Skip the pictures. Quote every line below, exactly, from the one with "hfov_deg: 1.0" through the final line.

=== Intrinsic camera parameters ===
·····
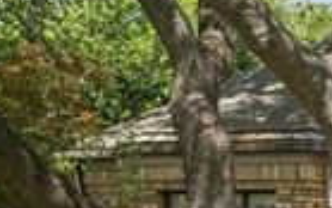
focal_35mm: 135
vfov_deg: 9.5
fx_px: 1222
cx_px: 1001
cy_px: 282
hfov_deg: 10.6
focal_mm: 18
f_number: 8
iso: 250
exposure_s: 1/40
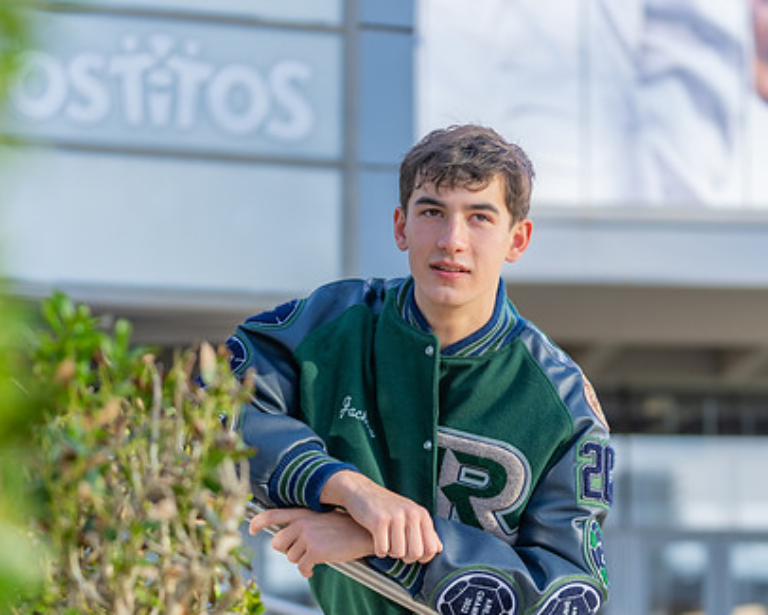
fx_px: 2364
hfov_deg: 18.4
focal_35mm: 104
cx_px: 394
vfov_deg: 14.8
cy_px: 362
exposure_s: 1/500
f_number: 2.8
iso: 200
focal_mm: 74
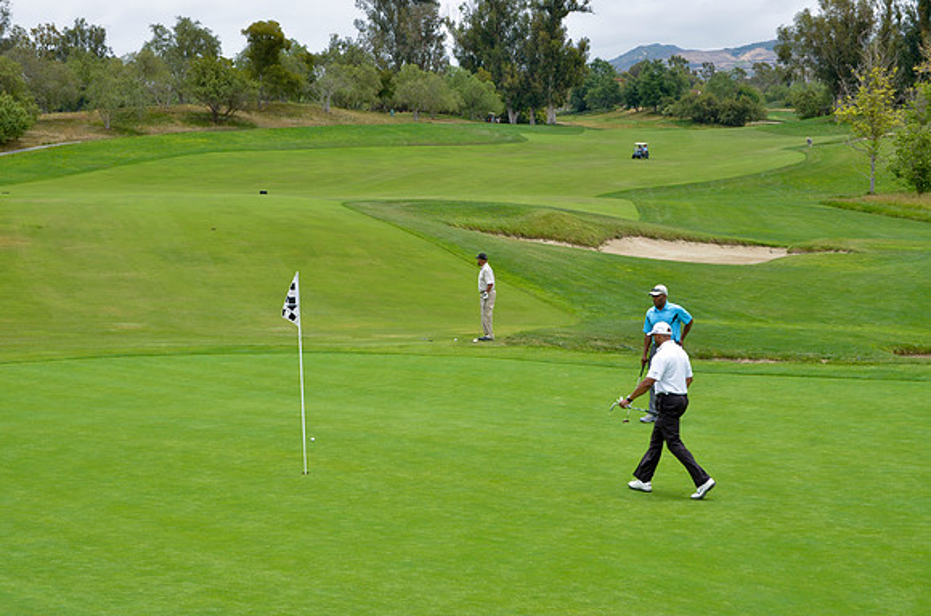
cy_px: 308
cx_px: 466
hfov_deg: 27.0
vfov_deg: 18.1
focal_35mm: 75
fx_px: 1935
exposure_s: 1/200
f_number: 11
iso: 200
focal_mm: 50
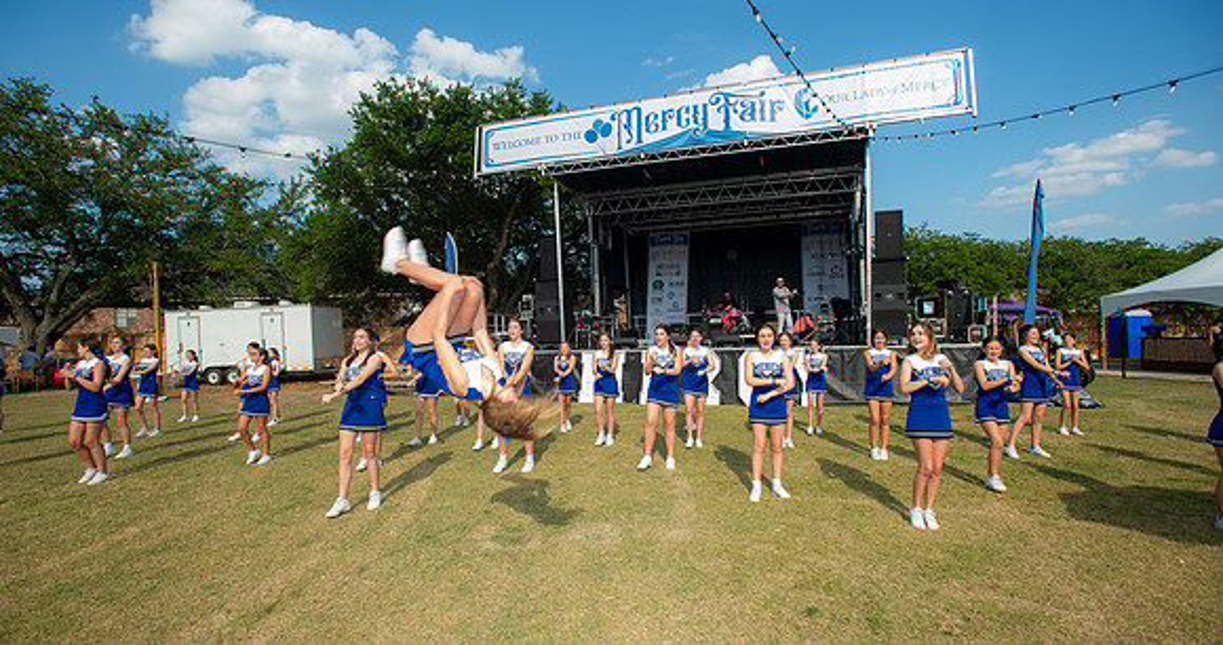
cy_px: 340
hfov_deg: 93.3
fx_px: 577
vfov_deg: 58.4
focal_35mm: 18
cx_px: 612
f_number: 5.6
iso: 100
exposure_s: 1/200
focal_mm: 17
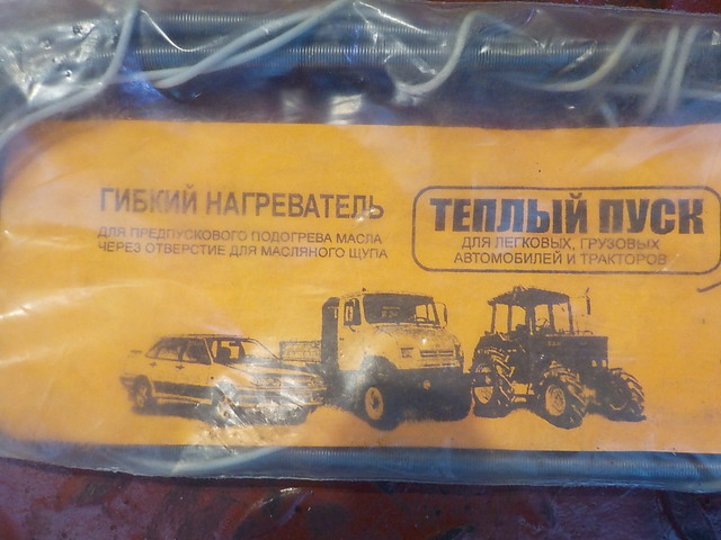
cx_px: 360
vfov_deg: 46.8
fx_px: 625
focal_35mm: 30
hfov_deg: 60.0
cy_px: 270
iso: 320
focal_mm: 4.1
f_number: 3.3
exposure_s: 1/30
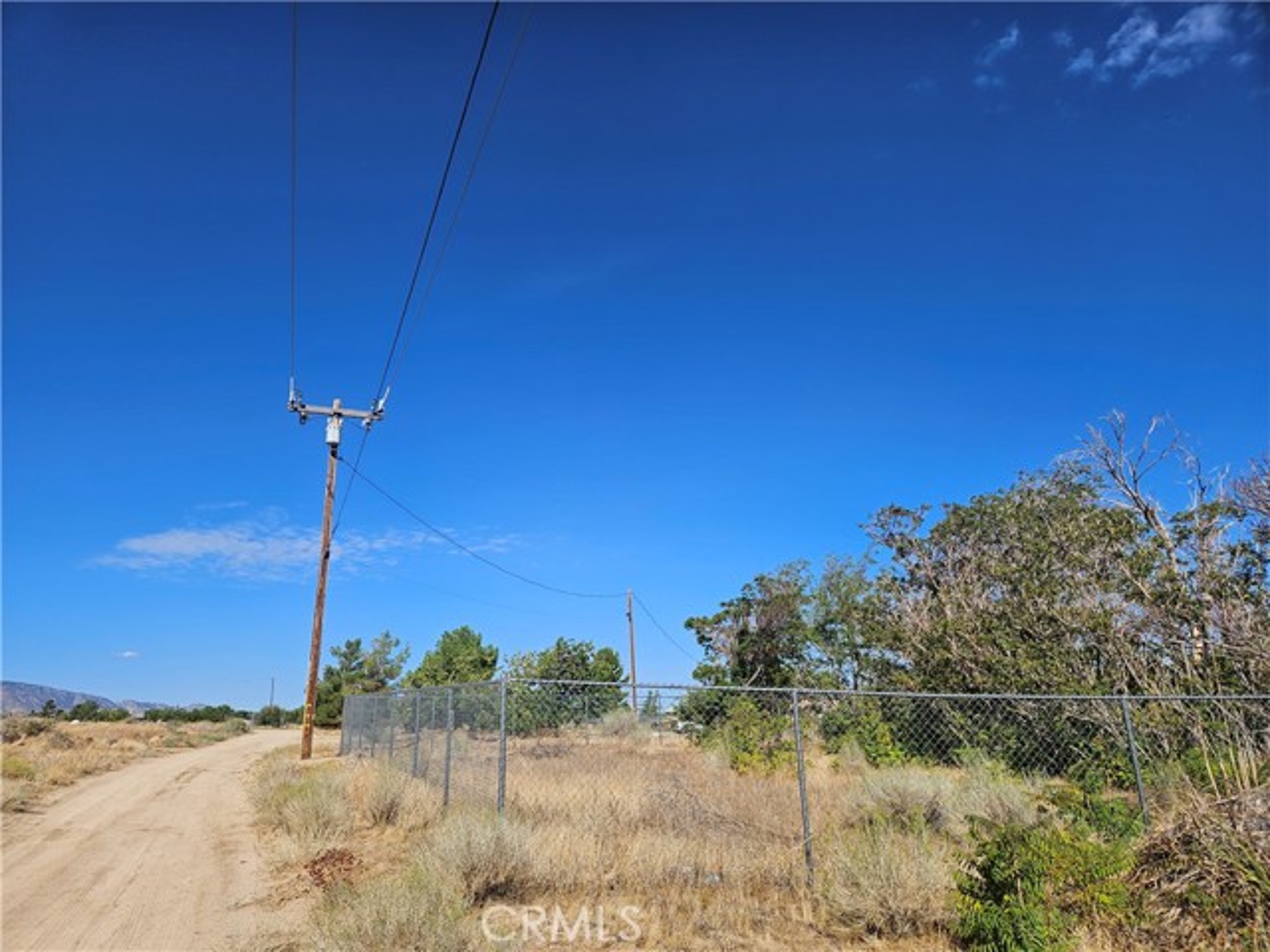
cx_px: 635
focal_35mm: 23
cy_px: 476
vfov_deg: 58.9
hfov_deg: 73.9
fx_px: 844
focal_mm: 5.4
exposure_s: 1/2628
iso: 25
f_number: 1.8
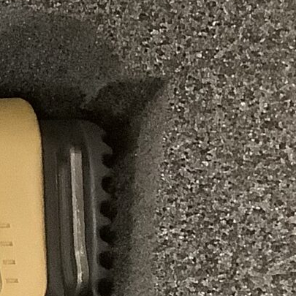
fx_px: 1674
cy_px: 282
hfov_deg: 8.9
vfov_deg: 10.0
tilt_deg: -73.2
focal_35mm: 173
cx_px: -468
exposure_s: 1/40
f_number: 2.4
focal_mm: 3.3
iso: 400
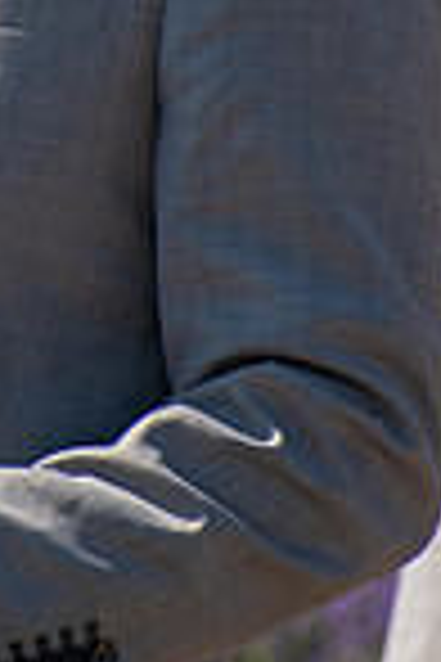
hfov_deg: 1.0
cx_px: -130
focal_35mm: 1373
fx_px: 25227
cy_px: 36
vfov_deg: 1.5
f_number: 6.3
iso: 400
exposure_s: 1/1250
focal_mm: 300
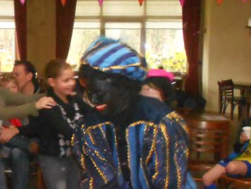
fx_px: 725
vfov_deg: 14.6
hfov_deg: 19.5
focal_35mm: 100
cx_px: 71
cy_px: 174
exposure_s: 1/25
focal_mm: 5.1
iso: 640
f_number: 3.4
·····
=== Result of this exercise ===
hfov_deg: 1.0
cx_px: -130
focal_35mm: 1373
fx_px: 25227
cy_px: 36
vfov_deg: 1.5
f_number: 6.3
iso: 400
exposure_s: 1/1250
focal_mm: 300
fx_px: 725
vfov_deg: 14.6
hfov_deg: 19.5
focal_35mm: 100
cx_px: 71
cy_px: 174
exposure_s: 1/25
focal_mm: 5.1
iso: 640
f_number: 3.4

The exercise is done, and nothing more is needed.